Data entries:
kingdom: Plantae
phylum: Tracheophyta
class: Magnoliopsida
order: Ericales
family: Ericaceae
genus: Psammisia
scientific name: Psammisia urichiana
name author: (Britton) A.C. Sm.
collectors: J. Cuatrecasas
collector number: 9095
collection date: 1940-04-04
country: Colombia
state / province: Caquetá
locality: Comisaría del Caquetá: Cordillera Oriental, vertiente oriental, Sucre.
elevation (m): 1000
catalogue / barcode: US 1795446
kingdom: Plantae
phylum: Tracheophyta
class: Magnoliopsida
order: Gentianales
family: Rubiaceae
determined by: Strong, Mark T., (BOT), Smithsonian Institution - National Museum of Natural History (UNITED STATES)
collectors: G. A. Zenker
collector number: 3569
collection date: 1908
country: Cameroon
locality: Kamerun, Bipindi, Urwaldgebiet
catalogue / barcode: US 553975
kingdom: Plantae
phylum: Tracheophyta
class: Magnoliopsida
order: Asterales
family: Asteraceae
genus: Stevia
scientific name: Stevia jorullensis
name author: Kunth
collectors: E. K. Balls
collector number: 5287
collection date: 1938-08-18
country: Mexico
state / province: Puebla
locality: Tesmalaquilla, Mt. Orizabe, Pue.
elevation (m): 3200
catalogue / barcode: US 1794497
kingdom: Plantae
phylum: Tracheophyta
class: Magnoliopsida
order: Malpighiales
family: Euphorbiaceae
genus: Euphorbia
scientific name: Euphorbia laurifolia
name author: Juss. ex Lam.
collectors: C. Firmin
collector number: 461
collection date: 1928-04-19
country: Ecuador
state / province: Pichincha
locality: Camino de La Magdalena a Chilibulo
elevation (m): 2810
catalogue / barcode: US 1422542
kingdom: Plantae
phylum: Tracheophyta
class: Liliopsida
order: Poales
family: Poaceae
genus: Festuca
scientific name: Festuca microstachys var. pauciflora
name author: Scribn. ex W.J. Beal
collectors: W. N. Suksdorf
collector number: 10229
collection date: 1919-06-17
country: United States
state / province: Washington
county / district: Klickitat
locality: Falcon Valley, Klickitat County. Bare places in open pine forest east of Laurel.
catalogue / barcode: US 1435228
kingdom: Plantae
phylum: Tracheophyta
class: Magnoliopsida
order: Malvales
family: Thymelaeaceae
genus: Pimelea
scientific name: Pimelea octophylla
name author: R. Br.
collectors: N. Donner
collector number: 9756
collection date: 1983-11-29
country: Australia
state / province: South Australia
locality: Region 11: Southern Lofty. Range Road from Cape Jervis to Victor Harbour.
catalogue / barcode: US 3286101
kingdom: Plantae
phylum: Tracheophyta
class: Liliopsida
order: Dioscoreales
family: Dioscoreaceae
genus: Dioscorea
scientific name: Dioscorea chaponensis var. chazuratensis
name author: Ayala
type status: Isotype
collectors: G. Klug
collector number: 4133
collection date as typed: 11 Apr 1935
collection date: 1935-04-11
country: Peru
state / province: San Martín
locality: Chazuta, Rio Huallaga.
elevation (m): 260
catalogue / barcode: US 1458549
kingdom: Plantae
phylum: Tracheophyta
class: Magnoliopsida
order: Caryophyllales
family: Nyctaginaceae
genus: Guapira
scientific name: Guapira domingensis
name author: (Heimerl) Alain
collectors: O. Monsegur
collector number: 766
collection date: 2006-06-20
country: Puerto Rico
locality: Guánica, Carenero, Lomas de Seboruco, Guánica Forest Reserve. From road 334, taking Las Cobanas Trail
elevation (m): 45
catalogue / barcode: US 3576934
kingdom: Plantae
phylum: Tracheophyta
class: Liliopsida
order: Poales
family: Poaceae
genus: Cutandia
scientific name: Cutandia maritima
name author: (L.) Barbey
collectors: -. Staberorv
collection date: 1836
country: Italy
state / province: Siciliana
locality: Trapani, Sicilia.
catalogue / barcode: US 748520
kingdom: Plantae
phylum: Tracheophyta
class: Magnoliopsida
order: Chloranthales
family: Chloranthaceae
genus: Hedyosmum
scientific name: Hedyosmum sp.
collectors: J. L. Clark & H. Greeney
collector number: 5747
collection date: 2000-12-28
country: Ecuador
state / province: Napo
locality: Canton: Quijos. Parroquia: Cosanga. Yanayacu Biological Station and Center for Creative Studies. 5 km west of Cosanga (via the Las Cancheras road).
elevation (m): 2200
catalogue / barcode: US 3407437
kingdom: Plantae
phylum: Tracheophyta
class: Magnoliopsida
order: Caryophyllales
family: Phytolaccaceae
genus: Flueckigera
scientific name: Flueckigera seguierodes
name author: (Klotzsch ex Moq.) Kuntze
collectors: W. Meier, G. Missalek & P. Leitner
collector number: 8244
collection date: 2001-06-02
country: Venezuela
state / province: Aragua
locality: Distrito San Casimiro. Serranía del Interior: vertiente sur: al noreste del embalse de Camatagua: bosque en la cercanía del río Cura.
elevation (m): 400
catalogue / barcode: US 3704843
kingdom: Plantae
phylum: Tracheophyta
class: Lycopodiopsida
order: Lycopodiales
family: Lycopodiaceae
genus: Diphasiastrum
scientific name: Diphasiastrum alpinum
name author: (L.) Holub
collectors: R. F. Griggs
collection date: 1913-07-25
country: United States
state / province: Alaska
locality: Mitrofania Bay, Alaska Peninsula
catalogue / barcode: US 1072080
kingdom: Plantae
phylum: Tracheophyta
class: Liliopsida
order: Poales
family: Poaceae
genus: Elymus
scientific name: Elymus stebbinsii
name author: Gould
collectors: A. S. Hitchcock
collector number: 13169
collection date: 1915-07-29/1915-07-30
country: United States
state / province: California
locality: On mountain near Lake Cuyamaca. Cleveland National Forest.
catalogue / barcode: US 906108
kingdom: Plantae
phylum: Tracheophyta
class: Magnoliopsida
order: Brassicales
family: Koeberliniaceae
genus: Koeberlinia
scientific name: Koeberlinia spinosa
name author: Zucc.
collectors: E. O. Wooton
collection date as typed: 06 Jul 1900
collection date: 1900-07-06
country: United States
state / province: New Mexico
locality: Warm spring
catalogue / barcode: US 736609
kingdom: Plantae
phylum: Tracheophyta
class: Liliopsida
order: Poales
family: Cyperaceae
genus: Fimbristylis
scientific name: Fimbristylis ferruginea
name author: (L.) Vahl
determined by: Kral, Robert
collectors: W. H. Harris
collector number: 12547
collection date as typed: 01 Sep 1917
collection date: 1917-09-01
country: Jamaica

Directions for this task:
Copy every line of these rows over again, keeping each one unchanged.

Output for this task:
kingdom: Plantae
phylum: Tracheophyta
class: Magnoliopsida
order: Ericales
family: Ericaceae
genus: Psammisia
scientific name: Psammisia urichiana
name author: (Britton) A.C. Sm.
collectors: J. Cuatrecasas
collector number: 9095
collection date: 1940-04-04
country: Colombia
state / province: Caquetá
locality: Comisaría del Caquetá: Cordillera Oriental, vertiente oriental, Sucre.
elevation (m): 1000
catalogue / barcode: US 1795446
kingdom: Plantae
phylum: Tracheophyta
class: Magnoliopsida
order: Gentianales
family: Rubiaceae
determined by: Strong, Mark T., (BOT), Smithsonian Institution - National Museum of Natural History (UNITED STATES)
collectors: G. A. Zenker
collector number: 3569
collection date: 1908
country: Cameroon
locality: Kamerun, Bipindi, Urwaldgebiet
catalogue / barcode: US 553975
kingdom: Plantae
phylum: Tracheophyta
class: Magnoliopsida
order: Asterales
family: Asteraceae
genus: Stevia
scientific name: Stevia jorullensis
name author: Kunth
collectors: E. K. Balls
collector number: 5287
collection date: 1938-08-18
country: Mexico
state / province: Puebla
locality: Tesmalaquilla, Mt. Orizabe, Pue.
elevation (m): 3200
catalogue / barcode: US 1794497
kingdom: Plantae
phylum: Tracheophyta
class: Magnoliopsida
order: Malpighiales
family: Euphorbiaceae
genus: Euphorbia
scientific name: Euphorbia laurifolia
name author: Juss. ex Lam.
collectors: C. Firmin
collector number: 461
collection date: 1928-04-19
country: Ecuador
state / province: Pichincha
locality: Camino de La Magdalena a Chilibulo
elevation (m): 2810
catalogue / barcode: US 1422542
kingdom: Plantae
phylum: Tracheophyta
class: Liliopsida
order: Poales
family: Poaceae
genus: Festuca
scientific name: Festuca microstachys var. pauciflora
name author: Scribn. ex W.J. Beal
collectors: W. N. Suksdorf
collector number: 10229
collection date: 1919-06-17
country: United States
state / province: Washington
county / district: Klickitat
locality: Falcon Valley, Klickitat County. Bare places in open pine forest east of Laurel.
catalogue / barcode: US 1435228
kingdom: Plantae
phylum: Tracheophyta
class: Magnoliopsida
order: Malvales
family: Thymelaeaceae
genus: Pimelea
scientific name: Pimelea octophylla
name author: R. Br.
collectors: N. Donner
collector number: 9756
collection date: 1983-11-29
country: Australia
state / province: South Australia
locality: Region 11: Southern Lofty. Range Road from Cape Jervis to Victor Harbour.
catalogue / barcode: US 3286101
kingdom: Plantae
phylum: Tracheophyta
class: Liliopsida
order: Dioscoreales
family: Dioscoreaceae
genus: Dioscorea
scientific name: Dioscorea chaponensis var. chazuratensis
name author: Ayala
type status: Isotype
collectors: G. Klug
collector number: 4133
collection date as typed: 11 Apr 1935
collection date: 1935-04-11
country: Peru
state / province: San Martín
locality: Chazuta, Rio Huallaga.
elevation (m): 260
catalogue / barcode: US 1458549
kingdom: Plantae
phylum: Tracheophyta
class: Magnoliopsida
order: Caryophyllales
family: Nyctaginaceae
genus: Guapira
scientific name: Guapira domingensis
name author: (Heimerl) Alain
collectors: O. Monsegur
collector number: 766
collection date: 2006-06-20
country: Puerto Rico
locality: Guánica, Carenero, Lomas de Seboruco, Guánica Forest Reserve. From road 334, taking Las Cobanas Trail
elevation (m): 45
catalogue / barcode: US 3576934
kingdom: Plantae
phylum: Tracheophyta
class: Liliopsida
order: Poales
family: Poaceae
genus: Cutandia
scientific name: Cutandia maritima
name author: (L.) Barbey
collectors: -. Staberorv
collection date: 1836
country: Italy
state / province: Siciliana
locality: Trapani, Sicilia.
catalogue / barcode: US 748520
kingdom: Plantae
phylum: Tracheophyta
class: Magnoliopsida
order: Chloranthales
family: Chloranthaceae
genus: Hedyosmum
scientific name: Hedyosmum sp.
collectors: J. L. Clark & H. Greeney
collector number: 5747
collection date: 2000-12-28
country: Ecuador
state / province: Napo
locality: Canton: Quijos. Parroquia: Cosanga. Yanayacu Biological Station and Center for Creative Studies. 5 km west of Cosanga (via the Las Cancheras road).
elevation (m): 2200
catalogue / barcode: US 3407437
kingdom: Plantae
phylum: Tracheophyta
class: Magnoliopsida
order: Caryophyllales
family: Phytolaccaceae
genus: Flueckigera
scientific name: Flueckigera seguierodes
name author: (Klotzsch ex Moq.) Kuntze
collectors: W. Meier, G. Missalek & P. Leitner
collector number: 8244
collection date: 2001-06-02
country: Venezuela
state / province: Aragua
locality: Distrito San Casimiro. Serranía del Interior: vertiente sur: al noreste del embalse de Camatagua: bosque en la cercanía del río Cura.
elevation (m): 400
catalogue / barcode: US 3704843
kingdom: Plantae
phylum: Tracheophyta
class: Lycopodiopsida
order: Lycopodiales
family: Lycopodiaceae
genus: Diphasiastrum
scientific name: Diphasiastrum alpinum
name author: (L.) Holub
collectors: R. F. Griggs
collection date: 1913-07-25
country: United States
state / province: Alaska
locality: Mitrofania Bay, Alaska Peninsula
catalogue / barcode: US 1072080
kingdom: Plantae
phylum: Tracheophyta
class: Liliopsida
order: Poales
family: Poaceae
genus: Elymus
scientific name: Elymus stebbinsii
name author: Gould
collectors: A. S. Hitchcock
collector number: 13169
collection date: 1915-07-29/1915-07-30
country: United States
state / province: California
locality: On mountain near Lake Cuyamaca. Cleveland National Forest.
catalogue / barcode: US 906108
kingdom: Plantae
phylum: Tracheophyta
class: Magnoliopsida
order: Brassicales
family: Koeberliniaceae
genus: Koeberlinia
scientific name: Koeberlinia spinosa
name author: Zucc.
collectors: E. O. Wooton
collection date as typed: 06 Jul 1900
collection date: 1900-07-06
country: United States
state / province: New Mexico
locality: Warm spring
catalogue / barcode: US 736609
kingdom: Plantae
phylum: Tracheophyta
class: Liliopsida
order: Poales
family: Cyperaceae
genus: Fimbristylis
scientific name: Fimbristylis ferruginea
name author: (L.) Vahl
determined by: Kral, Robert
collectors: W. H. Harris
collector number: 12547
collection date as typed: 01 Sep 1917
collection date: 1917-09-01
country: Jamaica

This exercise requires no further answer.